The indentured labour system allowed pearlers to employ foreign workers on three year contracts. The workers received low wages for long hours of hard, dangerous work. Throughout the contract period, their movements and living conditions were tightly controlled by their masters.
This film footage shows indentured labourers working with pearl shells in Broome in 1917
From the National Film and Sound Archive of Australia / nfsa.gov.au
The thirst for shells, for pearls, for success, in fact, brutalises and unchristianizes the pearling speculator or “driver.” Excitement in the occupation is ever at the stretch from Sunday morn to Sunday morn. No day is respected. No [Malay] man’s life is valued in the economising of that life, but the utmost amount of diving must be sucked out of the man, kill him or not; for who knows who will be his owner next season!
The Inquirer and Commercial News, 28 April 1875
This note book was used to record the wages and expenses of Japanese worker Yonizo Kurita. His death by ‘paralysis’ is recorded on the final page.
Paralysis was the term used to describe decompression sickness; an often fatal condition affecting deep sea divers. The condition killed many divers, and cyclones were also a significant danger to workers.
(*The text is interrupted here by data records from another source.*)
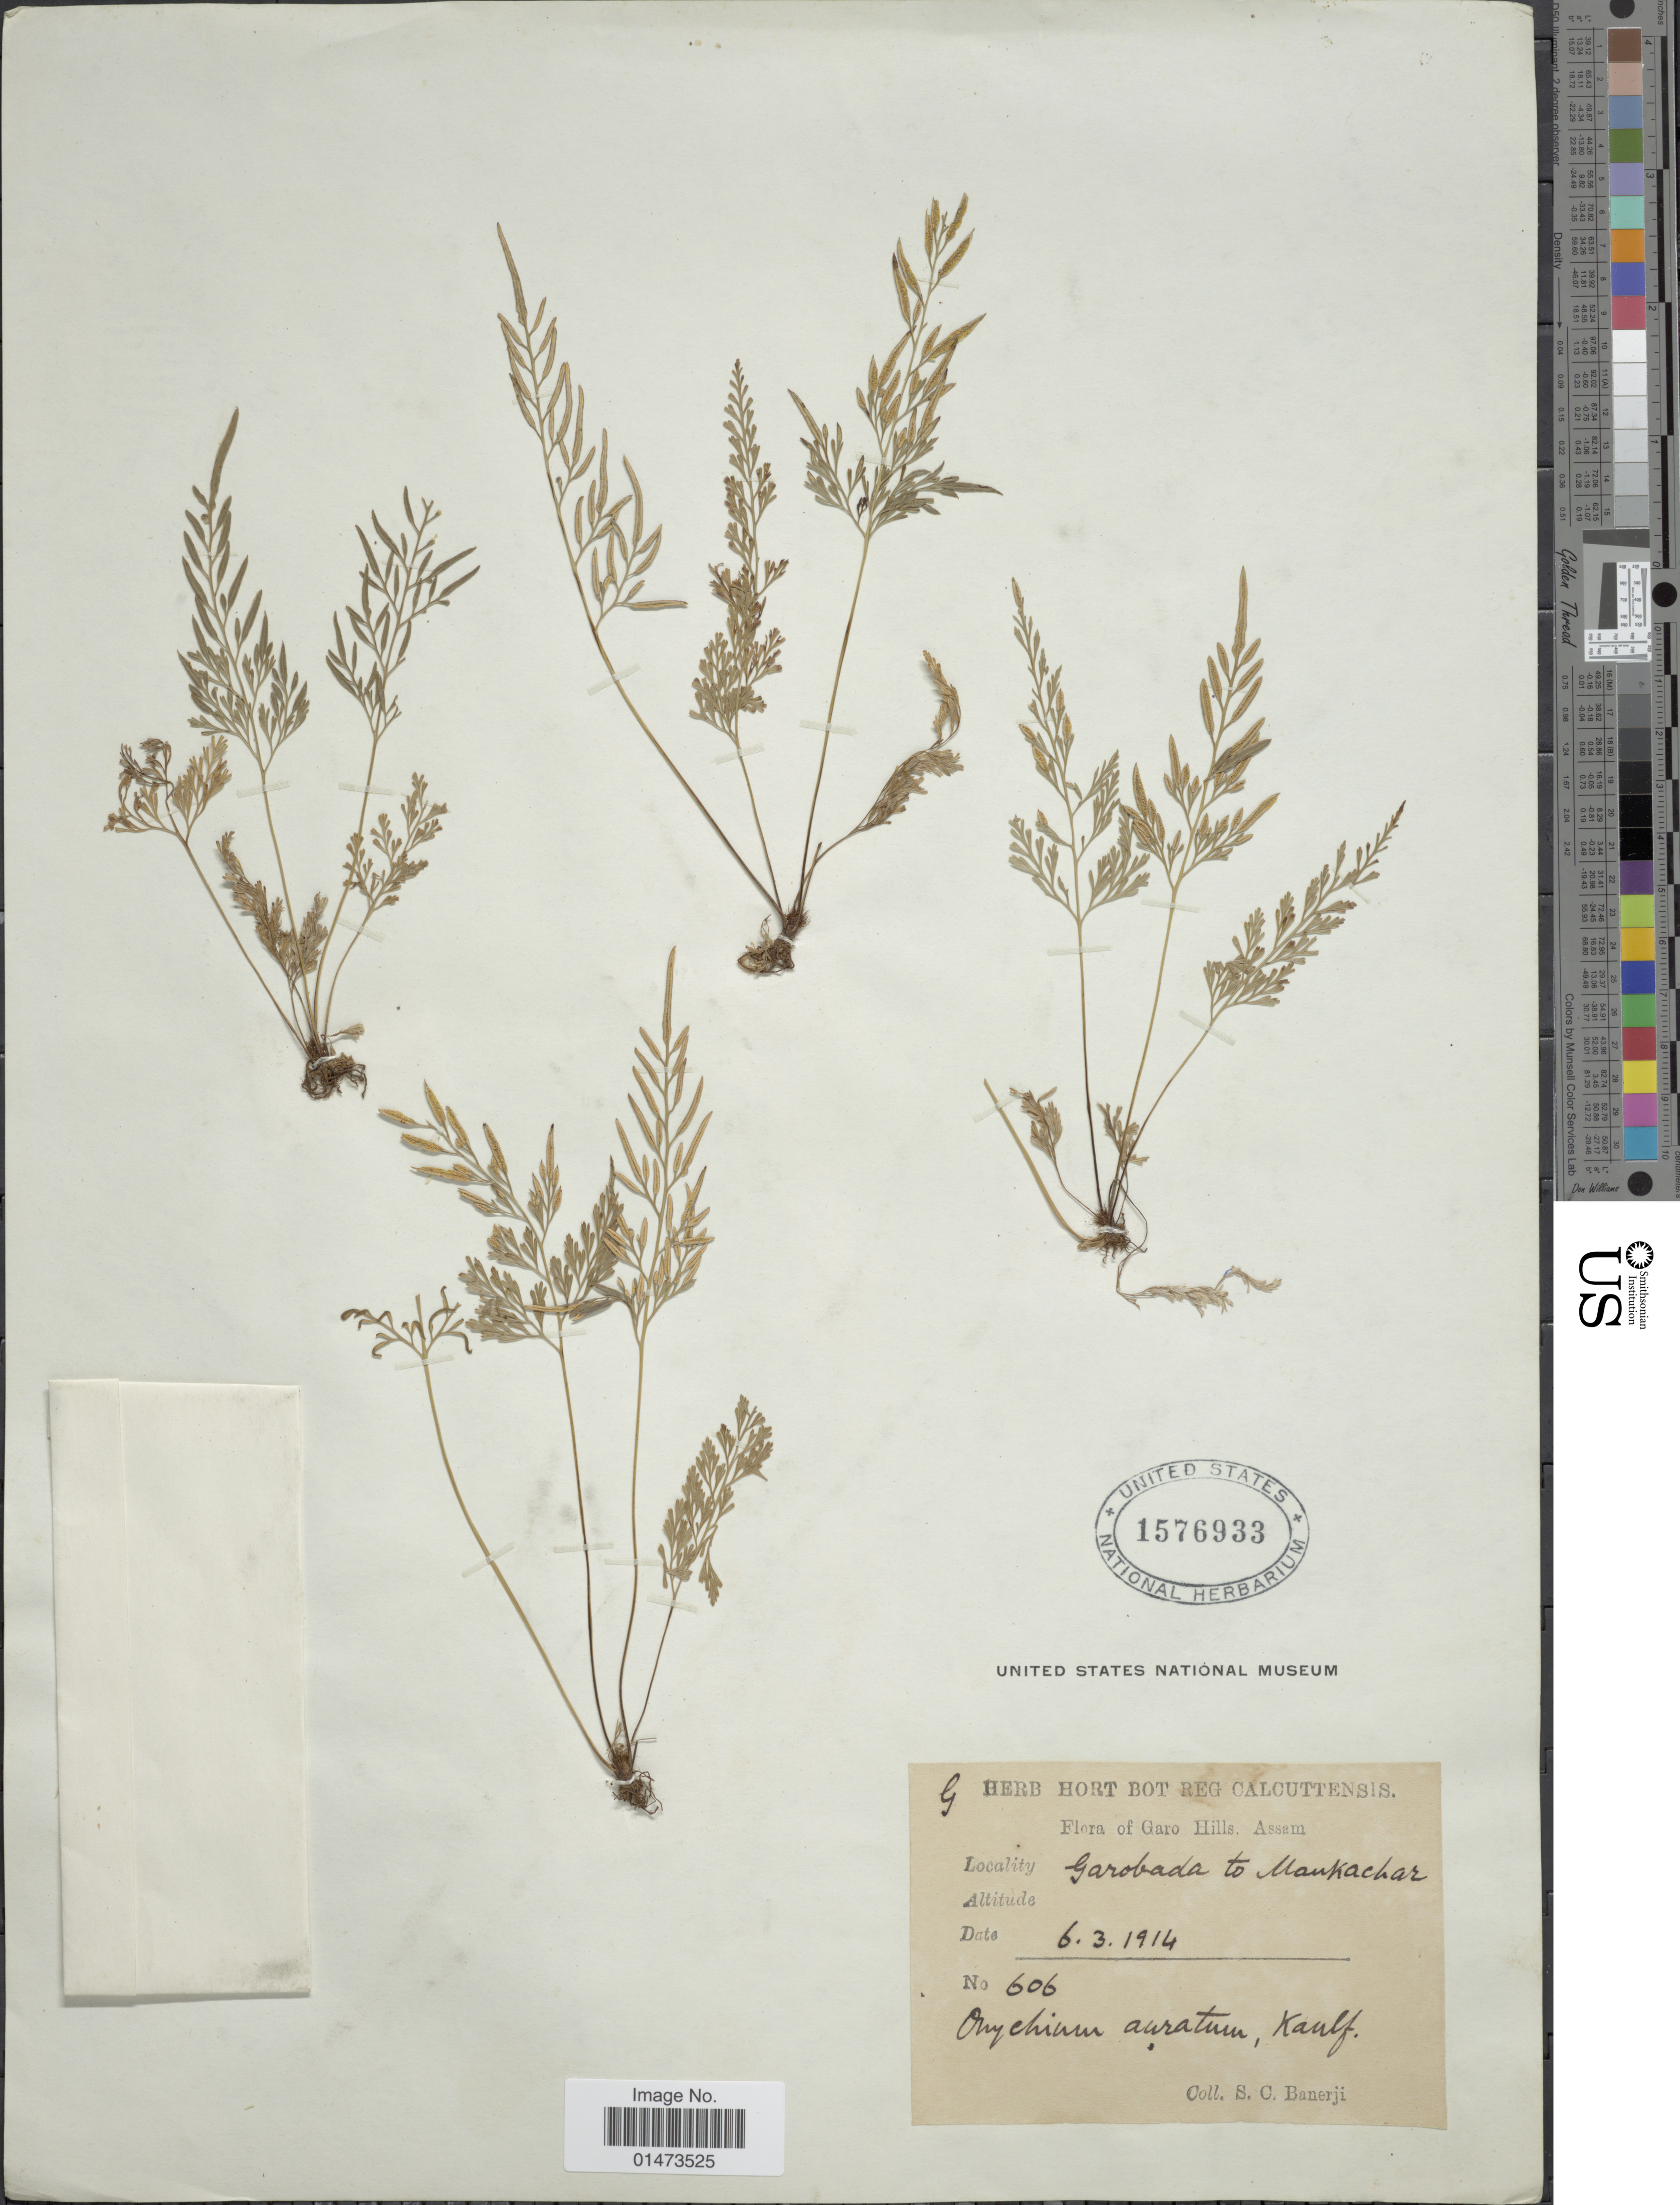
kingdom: Plantae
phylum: Tracheophyta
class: Polypodiopsida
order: Polypodiales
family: Pteridaceae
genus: Onychium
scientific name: Onychium siliculosum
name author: (Desv.) C. Chr.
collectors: S. Banerji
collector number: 606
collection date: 1914-03-06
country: India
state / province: Meghalaya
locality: Garo Hills, Assam, Garobada to Mankachar.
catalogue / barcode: US 1576933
On average 1 in 10 men involved in the pearl shell industry died each year.
This letter regarding a funeral was sent by a Japanese diver, Tora, to his boss (‘Boos’), Sydney Pryor in 1932.
It was the responsibility of pearl masters to pay for their workers to return home at the end of their contracts.
This image from 1925 shows indentured labourers on the Broome jetty getting ready to depart.
The practice of indentured labour in the pearl industry continued, in varying forms, until the 1970s.